#### [Activity]
Reproduce exactly the line with "ization, your website" and all the lines beneath it, stopping only at the end of the material.

= = = = = = =

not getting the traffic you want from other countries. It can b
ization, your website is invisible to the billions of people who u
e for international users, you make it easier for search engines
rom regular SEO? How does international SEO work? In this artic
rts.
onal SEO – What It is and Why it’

= = = = = = =

#### [Answer to the problem]
ization, your website is invisible to the billions of people who u
e for international users, you make it easier for search engines
rom regular SEO? How does international SEO work? In this artic
rts.
onal SEO – What It is and Why it’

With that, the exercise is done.